__EXERCISE OBJECTIVE__.
Write out every one of the items below, word for word.

__SUPPLIED ENTRIES__.
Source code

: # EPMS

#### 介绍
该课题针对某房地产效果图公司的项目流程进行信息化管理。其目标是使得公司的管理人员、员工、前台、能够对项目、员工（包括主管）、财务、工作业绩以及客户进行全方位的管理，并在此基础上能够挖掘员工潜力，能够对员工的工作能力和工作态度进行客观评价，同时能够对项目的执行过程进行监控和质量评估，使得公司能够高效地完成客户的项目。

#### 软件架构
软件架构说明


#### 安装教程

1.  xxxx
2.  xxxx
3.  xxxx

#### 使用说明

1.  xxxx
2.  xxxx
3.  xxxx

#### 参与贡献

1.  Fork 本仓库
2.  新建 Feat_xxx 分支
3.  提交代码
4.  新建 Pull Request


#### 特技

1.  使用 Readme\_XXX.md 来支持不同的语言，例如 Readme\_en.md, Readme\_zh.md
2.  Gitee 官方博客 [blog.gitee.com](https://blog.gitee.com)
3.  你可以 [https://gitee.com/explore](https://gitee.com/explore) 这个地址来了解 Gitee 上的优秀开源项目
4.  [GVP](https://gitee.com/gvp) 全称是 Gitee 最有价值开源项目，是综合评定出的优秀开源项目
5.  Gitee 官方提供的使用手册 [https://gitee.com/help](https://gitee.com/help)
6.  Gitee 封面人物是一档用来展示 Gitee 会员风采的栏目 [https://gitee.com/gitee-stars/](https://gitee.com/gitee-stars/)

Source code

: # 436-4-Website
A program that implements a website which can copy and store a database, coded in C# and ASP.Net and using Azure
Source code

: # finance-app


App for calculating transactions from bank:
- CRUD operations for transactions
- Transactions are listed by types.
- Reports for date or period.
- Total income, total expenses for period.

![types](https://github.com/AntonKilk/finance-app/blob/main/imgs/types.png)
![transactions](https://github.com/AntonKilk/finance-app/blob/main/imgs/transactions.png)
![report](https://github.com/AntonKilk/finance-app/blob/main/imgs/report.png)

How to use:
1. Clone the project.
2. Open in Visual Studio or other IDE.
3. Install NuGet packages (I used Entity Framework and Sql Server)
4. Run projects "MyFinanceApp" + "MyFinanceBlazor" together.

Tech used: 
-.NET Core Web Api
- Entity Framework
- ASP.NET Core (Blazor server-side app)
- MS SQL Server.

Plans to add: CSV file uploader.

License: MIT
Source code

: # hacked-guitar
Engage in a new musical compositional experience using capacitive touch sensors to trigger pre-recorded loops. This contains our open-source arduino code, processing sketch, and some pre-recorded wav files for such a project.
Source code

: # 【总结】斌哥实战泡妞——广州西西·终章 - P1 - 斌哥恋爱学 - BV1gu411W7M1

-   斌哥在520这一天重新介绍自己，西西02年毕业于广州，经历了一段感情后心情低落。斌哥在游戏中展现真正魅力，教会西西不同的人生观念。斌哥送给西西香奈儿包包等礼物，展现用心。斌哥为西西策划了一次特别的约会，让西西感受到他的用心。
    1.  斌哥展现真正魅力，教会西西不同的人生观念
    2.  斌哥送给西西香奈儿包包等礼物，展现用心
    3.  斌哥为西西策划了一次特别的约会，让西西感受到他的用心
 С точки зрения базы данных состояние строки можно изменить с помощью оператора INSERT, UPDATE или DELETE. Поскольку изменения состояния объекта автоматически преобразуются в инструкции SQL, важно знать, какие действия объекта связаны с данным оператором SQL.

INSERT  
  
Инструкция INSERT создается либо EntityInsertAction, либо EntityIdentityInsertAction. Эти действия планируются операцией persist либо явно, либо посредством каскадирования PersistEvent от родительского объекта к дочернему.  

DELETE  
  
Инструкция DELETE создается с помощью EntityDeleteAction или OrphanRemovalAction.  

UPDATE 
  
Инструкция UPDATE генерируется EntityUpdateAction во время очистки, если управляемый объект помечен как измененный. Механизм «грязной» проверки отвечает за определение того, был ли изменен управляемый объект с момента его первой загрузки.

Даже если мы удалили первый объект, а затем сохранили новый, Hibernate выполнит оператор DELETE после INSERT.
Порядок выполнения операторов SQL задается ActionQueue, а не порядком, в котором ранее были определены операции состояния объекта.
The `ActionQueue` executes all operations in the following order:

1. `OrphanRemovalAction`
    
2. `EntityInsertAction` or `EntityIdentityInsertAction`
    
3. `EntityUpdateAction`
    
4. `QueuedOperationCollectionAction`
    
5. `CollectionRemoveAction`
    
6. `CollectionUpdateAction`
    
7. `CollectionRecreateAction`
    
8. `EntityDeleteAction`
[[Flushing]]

__ANSWER TO THE EXERCISE__.
Source code

: # EPMS

#### 介绍
该课题针对某房地产效果图公司的项目流程进行信息化管理。其目标是使得公司的管理人员、员工、前台、能够对项目、员工（包括主管）、财务、工作业绩以及客户进行全方位的管理，并在此基础上能够挖掘员工潜力，能够对员工的工作能力和工作态度进行客观评价，同时能够对项目的执行过程进行监控和质量评估，使得公司能够高效地完成客户的项目。

#### 软件架构
软件架构说明


#### 安装教程

1.  xxxx
2.  xxxx
3.  xxxx

#### 使用说明

1.  xxxx
2.  xxxx
3.  xxxx

#### 参与贡献

1.  Fork 本仓库
2.  新建 Feat_xxx 分支
3.  提交代码
4.  新建 Pull Request


#### 特技

1.  使用 Readme\_XXX.md 来支持不同的语言，例如 Readme\_en.md, Readme\_zh.md
2.  Gitee 官方博客 [blog.gitee.com](https://blog.gitee.com)
3.  你可以 [https://gitee.com/explore](https://gitee.com/explore) 这个地址来了解 Gitee 上的优秀开源项目
4.  [GVP](https://gitee.com/gvp) 全称是 Gitee 最有价值开源项目，是综合评定出的优秀开源项目
5.  Gitee 官方提供的使用手册 [https://gitee.com/help](https://gitee.com/help)
6.  Gitee 封面人物是一档用来展示 Gitee 会员风采的栏目 [https://gitee.com/gitee-stars/](https://gitee.com/gitee-stars/)

Source code

: # 436-4-Website
A program that implements a website which can copy and store a database, coded in C# and ASP.Net and using Azure
Source code

: # finance-app


App for calculating transactions from bank:
- CRUD operations for transactions
- Transactions are listed by types.
- Reports for date or period.
- Total income, total expenses for period.

![types](https://github.com/AntonKilk/finance-app/blob/main/imgs/types.png)
![transactions](https://github.com/AntonKilk/finance-app/blob/main/imgs/transactions.png)
![report](https://github.com/AntonKilk/finance-app/blob/main/imgs/report.png)

How to use:
1. Clone the project.
2. Open in Visual Studio or other IDE.
3. Install NuGet packages (I used Entity Framework and Sql Server)
4. Run projects "MyFinanceApp" + "MyFinanceBlazor" together.

Tech used: 
-.NET Core Web Api
- Entity Framework
- ASP.NET Core (Blazor server-side app)
- MS SQL Server.

Plans to add: CSV file uploader.

License: MIT
Source code

: # hacked-guitar
Engage in a new musical compositional experience using capacitive touch sensors to trigger pre-recorded loops. This contains our open-source arduino code, processing sketch, and some pre-recorded wav files for such a project.
Source code

: # 【总结】斌哥实战泡妞——广州西西·终章 - P1 - 斌哥恋爱学 - BV1gu411W7M1

-   斌哥在520这一天重新介绍自己，西西02年毕业于广州，经历了一段感情后心情低落。斌哥在游戏中展现真正魅力，教会西西不同的人生观念。斌哥送给西西香奈儿包包等礼物，展现用心。斌哥为西西策划了一次特别的约会，让西西感受到他的用心。
    1.  斌哥展现真正魅力，教会西西不同的人生观念
    2.  斌哥送给西西香奈儿包包等礼物，展现用心
    3.  斌哥为西西策划了一次特别的约会，让西西感受到他的用心
 С точки зрения базы данных состояние строки можно изменить с помощью оператора INSERT, UPDATE или DELETE. Поскольку изменения состояния объекта автоматически преобразуются в инструкции SQL, важно знать, какие действия объекта связаны с данным оператором SQL.

INSERT  
  
Инструкция INSERT создается либо EntityInsertAction, либо EntityIdentityInsertAction. Эти действия планируются операцией persist либо явно, либо посредством каскадирования PersistEvent от родительского объекта к дочернему.  

DELETE  
  
Инструкция DELETE создается с помощью EntityDeleteAction или OrphanRemovalAction.  

UPDATE 
  
Инструкция UPDATE генерируется EntityUpdateAction во время очистки, если управляемый объект помечен как измененный. Механизм «грязной» проверки отвечает за определение того, был ли изменен управляемый объект с момента его первой загрузки.

Даже если мы удалили первый объект, а затем сохранили новый, Hibernate выполнит оператор DELETE после INSERT.
Порядок выполнения операторов SQL задается ActionQueue, а не порядком, в котором ранее были определены операции состояния объекта.
The `ActionQueue` executes all operations in the following order:

1. `OrphanRemovalAction`
    
2. `EntityInsertAction` or `EntityIdentityInsertAction`
    
3. `EntityUpdateAction`
    
4. `QueuedOperationCollectionAction`
    
5. `CollectionRemoveAction`
    
6. `CollectionUpdateAction`
    
7. `CollectionRecreateAction`
    
8. `EntityDeleteAction`
[[Flushing]]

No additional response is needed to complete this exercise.